Halvard Moe Krogstad has completed their Master’s Thesis in Science & Technology Studies with the title “Efficient Robots vs. Social Beings: A sociotechnical study on Korean café-culture and novel technology in service” at NTNU, the Department of Interdisciplinary Studies, for the academic spring semester 2022.

Focus for thesis
“How robots are used in South Korean cafés and why?”. In this thesis I investigate this question through a qualitative study of Korean café culture, looking at how various components play a part when change occurs in Korean cafés and the complexity of it. The thesis’ introduction presents Korea as a nation, an overview of life in Seoul, a brief history of coffee in Korea, the birth of Korea as a tech-nation, a definition of a robot, and lastly highlights this thesis’ importance and contribution to ‘untact’ and HRI-research.
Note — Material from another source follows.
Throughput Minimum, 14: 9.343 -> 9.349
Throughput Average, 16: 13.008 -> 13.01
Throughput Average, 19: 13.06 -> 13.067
Methodologically, this case study draws on three primary empirical materials: (1) Fieldwork in Korea and experiencing Seoul, (2) observations of 6 cafés; 3 robot-cafés and 3 regular cafés, (3) semi-structured interviews of four Seoul-based students. The informants are presented as their own individuals in this thesis but do also represent the core café customer-group and daily life of students in Seoul. The primary empirical data is central to this thesis’ research as the process is inspired by grounded theory, an inductive methodological approach. Additionally, I utilize theoretical tools from the field of Science & Technology Studies: sociotechnical perspective, domestication, and delegation. I also borrow Breaching experiments from the Sociology field of study.
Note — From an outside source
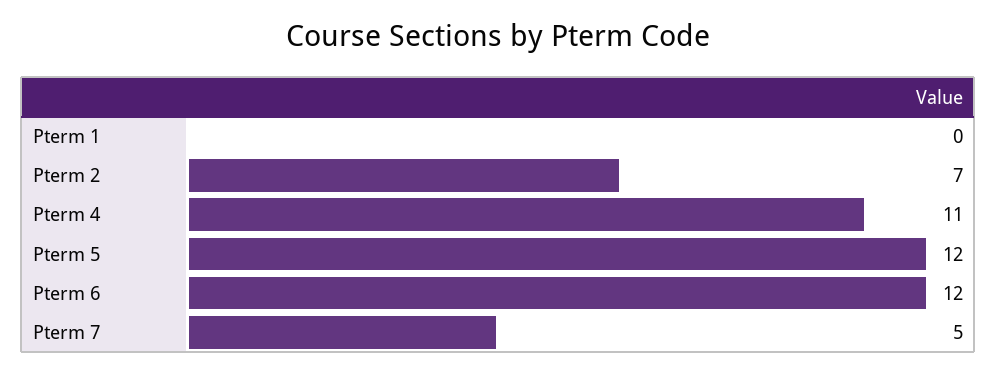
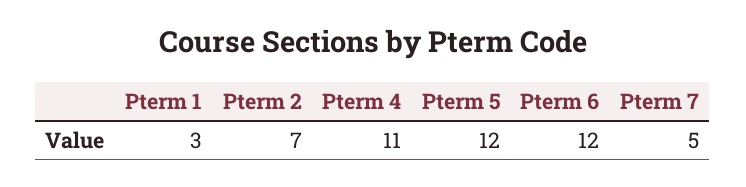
Pterm 1: 0 -> 3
Chronologically, this thesis is structured in four analysis chapters: (1) a deep-dive into the Korean café-culture, the busy lives of students, the café as a study spot, Seoul’s density and cramped housing, and material configurations of cafés. This constitutes the local context of this thesis. (2) Presenting the sociotechnical material configurations in Seoul cafés. Analyzed by being categorized and put up against the local context, figuring out why cafés make use of novel technology. This constitutes the material context. (3) Analyzing how customers domesticate cafés using novel technologies, based on the cafés hybridity, taste of products, and the customers technical competence. (4) HRI-analysis of breaching experiments, presenting three cases of breaching in social expectations of interactions in a service setting, in addition to the concept of imagined breaching and rejection of untact technology in a service setting.
The Seoul café is adapting to the local context and students’ routines, by increasingly making use of technologies and reducing the number of human employees, resulting in some cafés becoming borderline hybrids, blurring the line between café, home, and workplace. Findings show that students, the target customer, are divided in domesticating robot-cafés, due to rejection of interacting with technology in service based on untrust and anticipatory fear of malfunction.
Relation to future of work
This thesis provides an insight into a modern shift in the Korean service sector, where cafés are observed increasingly delegating tasks formerly done by human baristas over to novel technology, automated systems, and the customer themselves. In terms of work in the future, human baristas are expected to experience a shift both in their daily work-tasks and also how they provide services. These tasks and services, observed to have already sprung up in some cafés, revolve around bridging the gap between robots / automation and the customer, e.g., assisting with making orders on machines and through applications, swooping in when technical malfunction occurs, etc. Additional jobs and tasks related to maintenance of automated services are also expected to experience a substantial increased need in the future, found today to be performed by both professional maintenance workers as well as service workers, such as baristas and fast-food workers.